The lawsuit against the FBI was filed jointly by the American Civil Liberties Union (ACLU) and the Council of American Islamic Relations (CAIR) in 2011, on behalf of the Muslim community in Orange Country, California.
The litigants claim the FBI violated their civil liberties by employing an undercover informant, identified as Craig Monteilh, in a dragnet operation that targeted individuals on the basis of their religious beliefs. Monteilh infiltrated local mosques and installed bugging devices in offices, homes and places of worship.
ACLU attorney Peter Bibring said the ruling is “terribly unfortunate that there’s a doctrine in the law that allows courts to throw out cases that allege serious constitutional violations based on secret evidence the judge reviews behind closed doors that never sees the light of day,” the LA Times cited him as saying. “That shouldn’t be in a democratic society.”
The plaintiffs vowed to appeal the decision.
Monteilh previously admitted to spying on the Islamic Center of Irvine from July 2006 to October 2007, as well as ten other Southern California mosques.
Financial incentives and pressure from his FBI handler led him to use entrapment and other unethical tactics to ensnare targets “on a daily basis for over a year,” Monteilh said to RT in April. He also described how blackmail was used to force other Muslims to turn informant.

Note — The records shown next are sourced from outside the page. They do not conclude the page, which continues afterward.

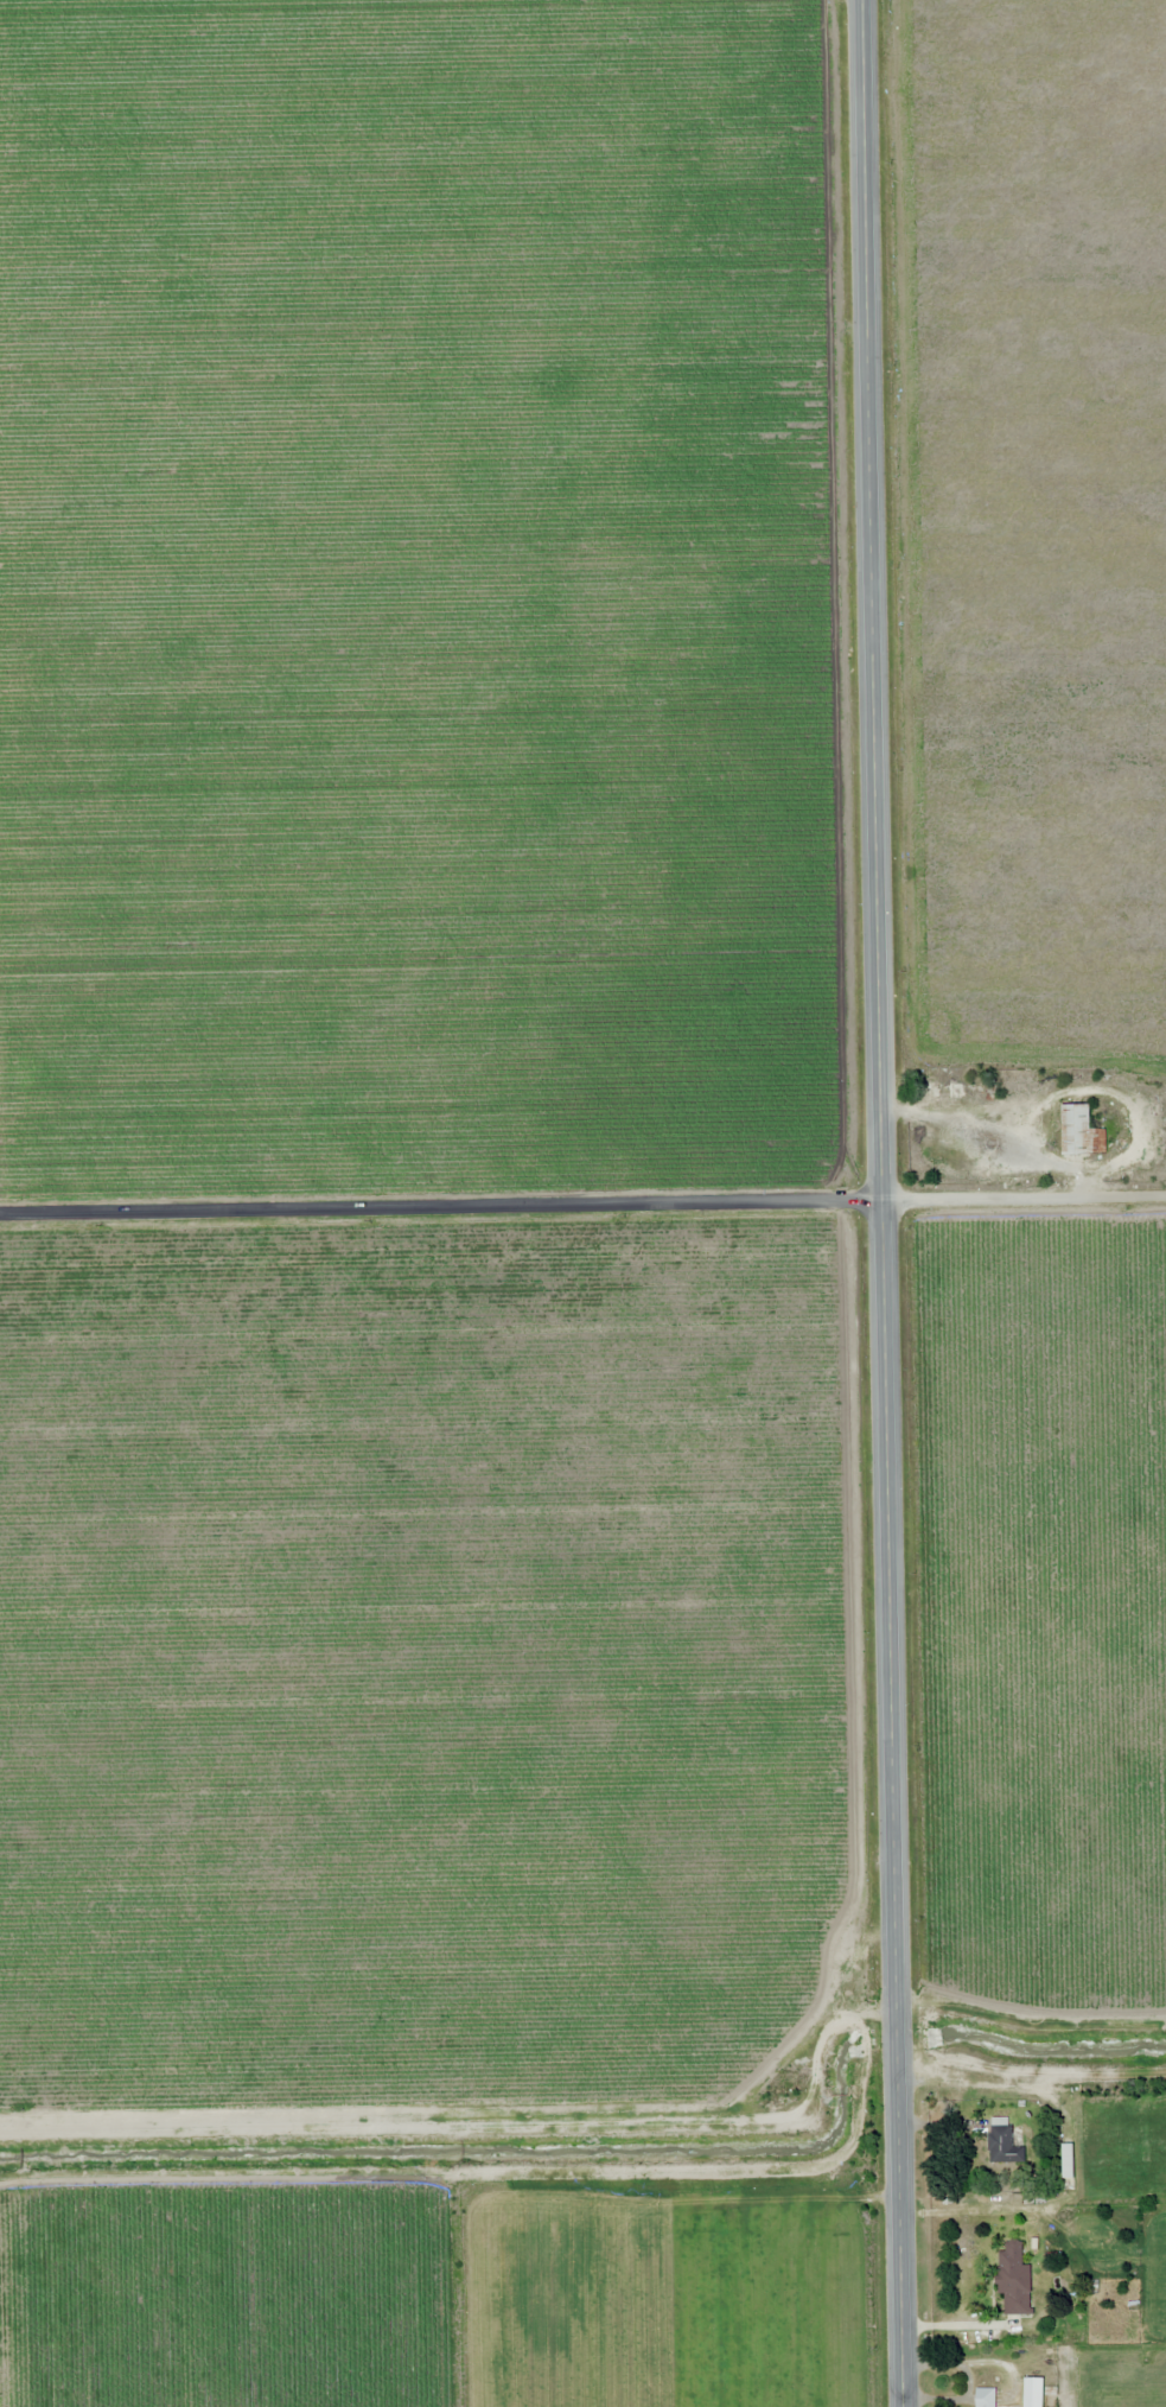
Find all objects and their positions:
building: (951, 1084)
building: (1080, 1132)
road: (1024, 1200)
road: (883, 1203)
road: (441, 1210)
building: (1000, 2140)
building: (1066, 2161)
building: (1013, 2278)
building: (1033, 2392)
building: (985, 2397)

“That was part of my role in Operation Flex,” he said. “For example, in my conversations, or in their private conversations, certain things would come up. Like if a Muslim man was married and he had a girlfriend, a mistress, the FBI would use that information to blackmail that individual to become an informant. Or someone, perhaps, had a different sexual orientation. Or a certain youth had recreational drug use or desire to use certain narcotics. The FBI would use this information to blackmail them to become an informant.”
Montelih explained how the FBI supplied him with ‘fobs’ – sophisticated surveillance devices the size of a car remote – which he routinely planted at “the Imams’ offices, in certain board members’ offices, certain worshipers’ cars, in their homes” and “around the mosques where I would frequently pray.” He also described using a secret video recorder that had been sewn into his shirt.

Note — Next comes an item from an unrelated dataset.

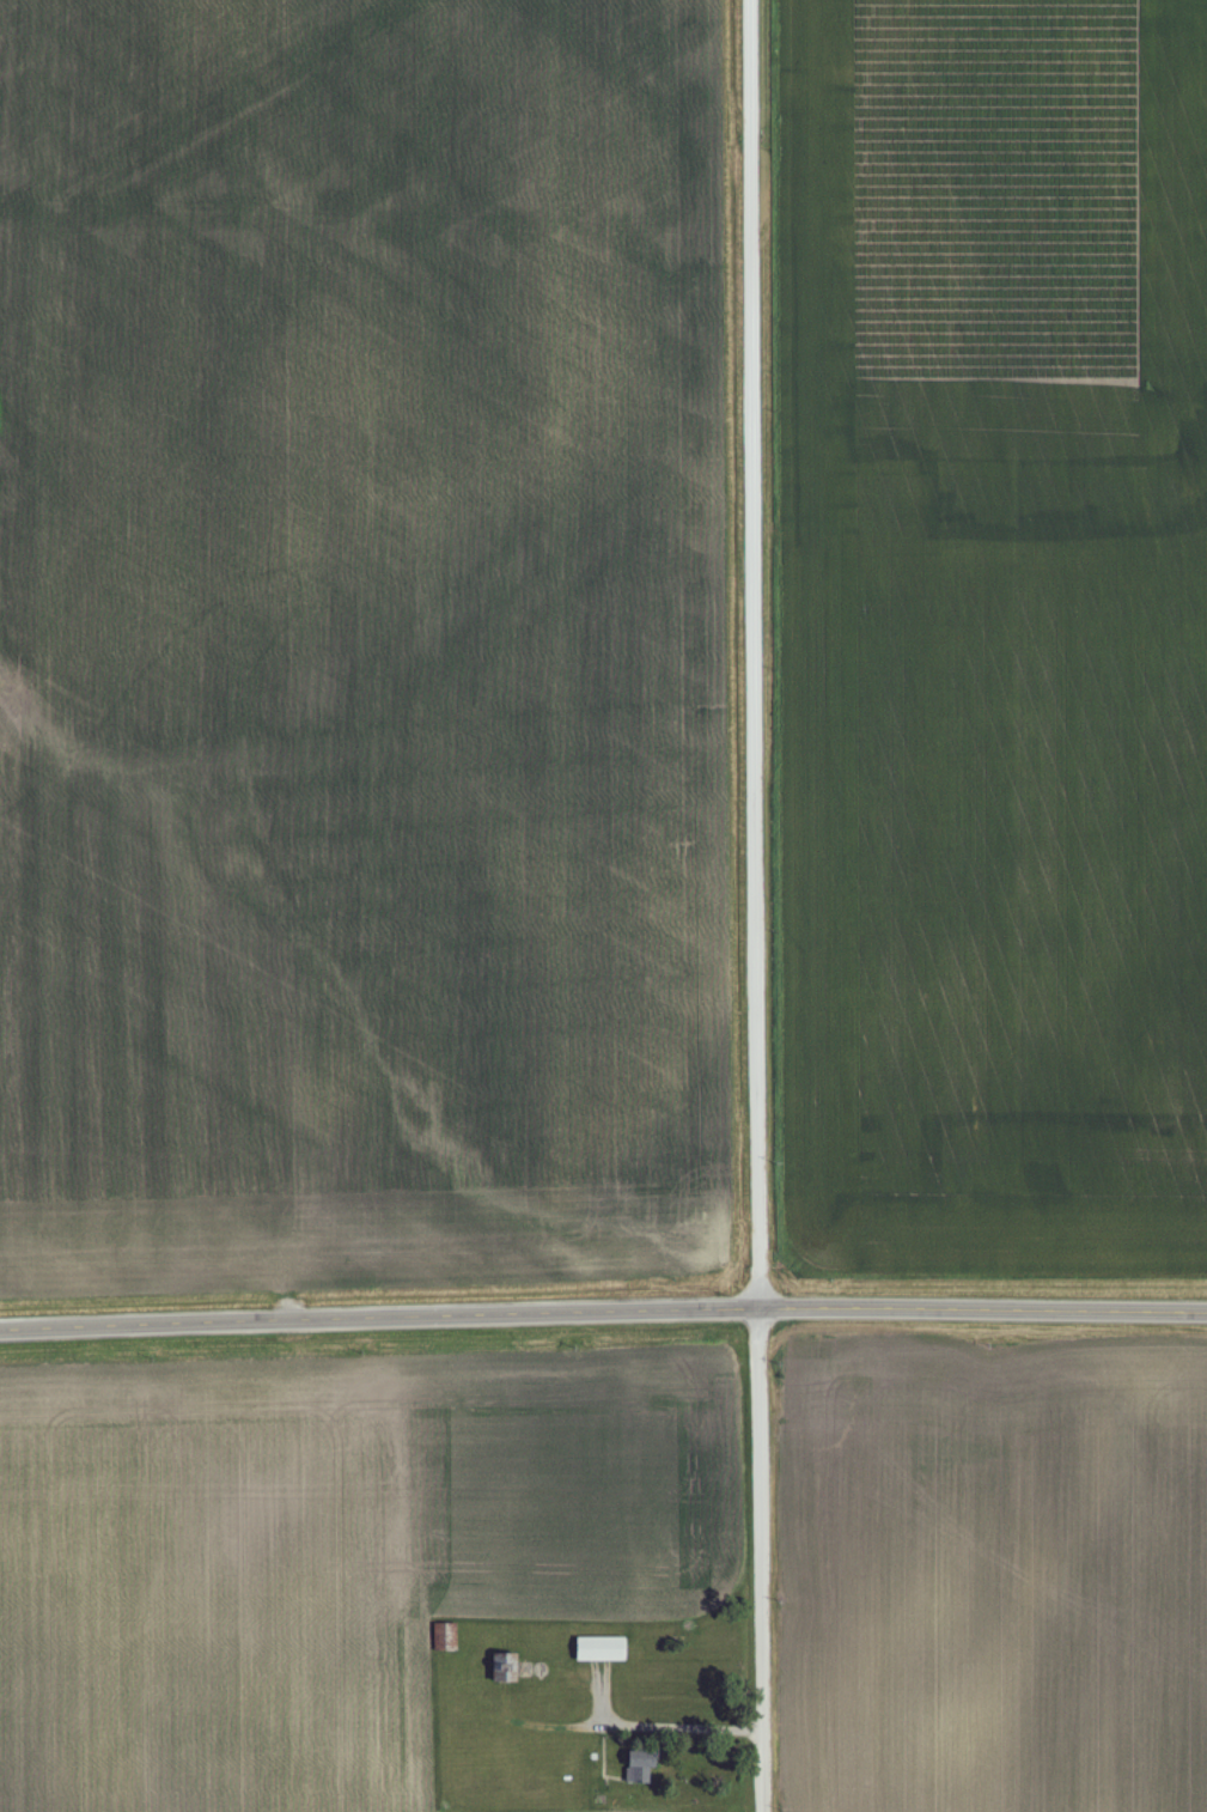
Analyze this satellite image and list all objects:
road: (754, 905)
road: (603, 1306)
building: (603, 1648)
road: (659, 1722)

He claims the operation eventually expanded abroad, and grew to involve the Drug Enforcement Administration (DEA) and the Bureau of Alcohol, Tobacco, Firearms and Explosives (ATF).
Monteilh was previously convicted and served time for cashing fraudulent checks. He also filed a suit against the government, alleging that his rights had been violated and his life was endangered while employed by the FBI. His case was dismissed earlier this year.
A portion of the case may still go to trial, with Judge Carney branding some of the civil liberties violations of Operation Flex “disturbing.”
Judge Carney permitted the suit to stand against five individual FBI agents – though not the entire bureau – under the Foreign Intelligence Surveillance Act. The act, signed into law in 1978, imposed certain procedures for the physical and electronic surveillance and collection of “foreign intelligence information” between “foreign powers” and “agents of foreign powers,” which in some cases may include American citizens and permanent residents suspected of being engaged in espionage.
The FBI admitted that Monteilh was used during the operation, but has denied engaging in any unconstitutional practices, claiming that the bureau was investigating credible evidence of potential terrorist activity.
Attorneys representing two of the agents being charged say there is little they can do to defend their clients against Monteilh’s accusations, as the information surrounding their investigation was classified.
“Our clients literally are defenseless to defend themselves,” attorney David Scheper said. “It’s just not a fair fight.”